Exercise prompt: The expected output is an exact copy of each line from the line with "of the International" through the end of the data below, with no pictures in it.

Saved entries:
#####
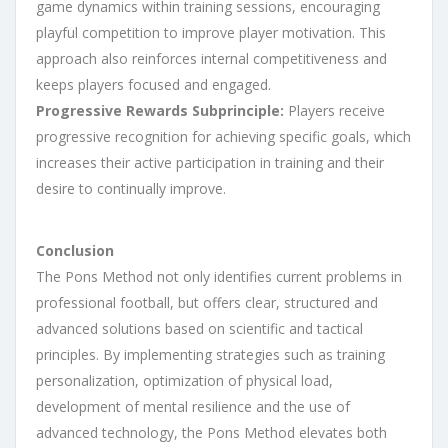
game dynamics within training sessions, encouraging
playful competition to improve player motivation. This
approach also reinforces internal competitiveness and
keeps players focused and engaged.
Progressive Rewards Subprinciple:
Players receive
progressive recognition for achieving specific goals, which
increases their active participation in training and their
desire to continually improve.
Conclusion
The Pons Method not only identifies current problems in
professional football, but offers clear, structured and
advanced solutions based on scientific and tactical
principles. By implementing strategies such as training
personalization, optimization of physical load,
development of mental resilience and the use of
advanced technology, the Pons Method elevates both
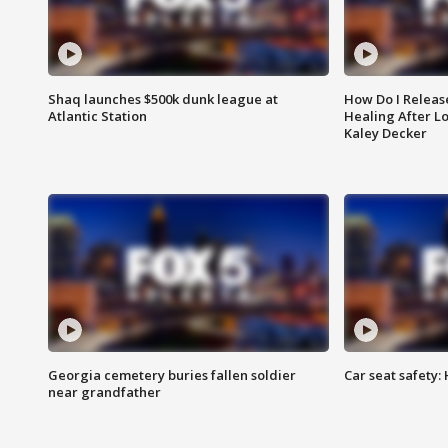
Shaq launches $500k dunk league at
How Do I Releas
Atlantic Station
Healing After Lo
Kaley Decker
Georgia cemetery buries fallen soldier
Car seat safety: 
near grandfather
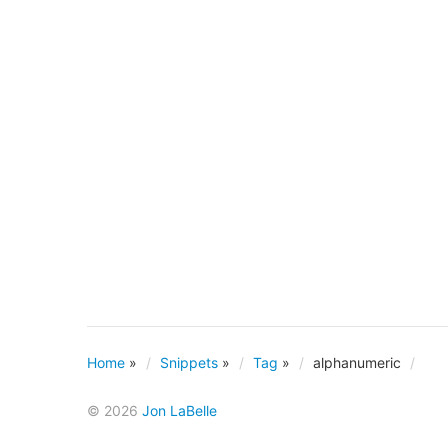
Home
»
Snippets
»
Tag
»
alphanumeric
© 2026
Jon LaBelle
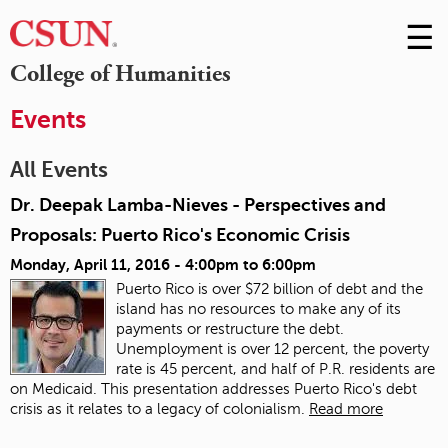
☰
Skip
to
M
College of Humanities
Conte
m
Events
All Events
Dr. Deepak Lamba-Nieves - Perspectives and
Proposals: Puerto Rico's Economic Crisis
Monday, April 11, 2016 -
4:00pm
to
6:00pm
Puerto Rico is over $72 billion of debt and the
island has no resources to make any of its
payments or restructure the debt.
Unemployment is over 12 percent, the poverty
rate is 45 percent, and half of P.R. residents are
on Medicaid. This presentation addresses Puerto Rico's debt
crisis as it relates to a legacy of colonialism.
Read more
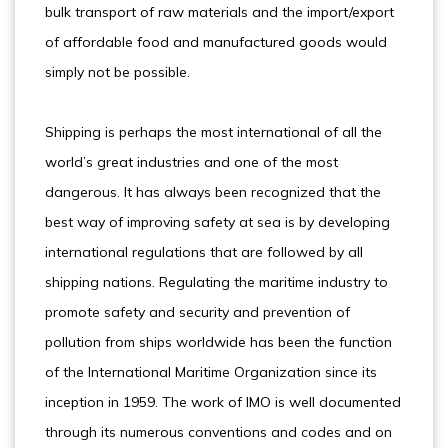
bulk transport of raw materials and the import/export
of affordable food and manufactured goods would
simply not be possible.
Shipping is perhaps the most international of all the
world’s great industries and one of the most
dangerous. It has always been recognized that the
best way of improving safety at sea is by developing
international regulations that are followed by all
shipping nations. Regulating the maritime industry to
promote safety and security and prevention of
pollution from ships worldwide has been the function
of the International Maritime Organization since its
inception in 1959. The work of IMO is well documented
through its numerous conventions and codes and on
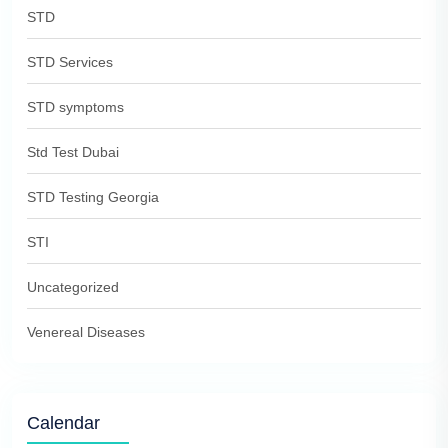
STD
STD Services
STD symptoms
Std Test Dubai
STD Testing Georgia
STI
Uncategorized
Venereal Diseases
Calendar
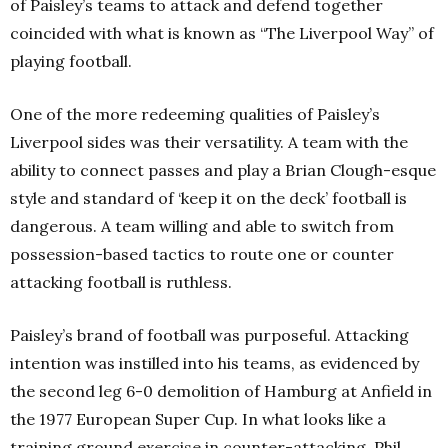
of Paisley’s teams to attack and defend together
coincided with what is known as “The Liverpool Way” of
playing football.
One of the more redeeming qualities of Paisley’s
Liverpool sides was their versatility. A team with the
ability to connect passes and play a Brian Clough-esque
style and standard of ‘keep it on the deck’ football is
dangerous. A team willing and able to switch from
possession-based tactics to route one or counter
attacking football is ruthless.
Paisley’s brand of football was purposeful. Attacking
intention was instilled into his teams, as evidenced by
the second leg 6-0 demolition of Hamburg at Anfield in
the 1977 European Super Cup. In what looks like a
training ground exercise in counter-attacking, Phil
#####
Solution:
of the International Maritime Organization since its
inception in 1959. The work of IMO is well documented
through its numerous conventions and codes and on
STD
STD Services
STD symptoms
Std Test Dubai
STD Testing Georgia
STI
Uncategorized
Venereal Diseases
Calendar
of Paisley’s teams to attack and defend together
coincided with what is known as “The Liverpool Way” of
playing football.
One of the more redeeming qualities of Paisley’s
Liverpool sides was their versatility. A team with the
ability to connect passes and play a Brian Clough-esque
style and standard of ‘keep it on the deck’ football is
dangerous. A team willing and able to switch from
possession-based tactics to route one or counter
attacking football is ruthless.
Paisley’s brand of football was purposeful. Attacking
intention was instilled into his teams, as evidenced by
the second leg 6-0 demolition of Hamburg at Anfield in
the 1977 European Super Cup. In what looks like a
training ground exercise in counter-attacking, Phil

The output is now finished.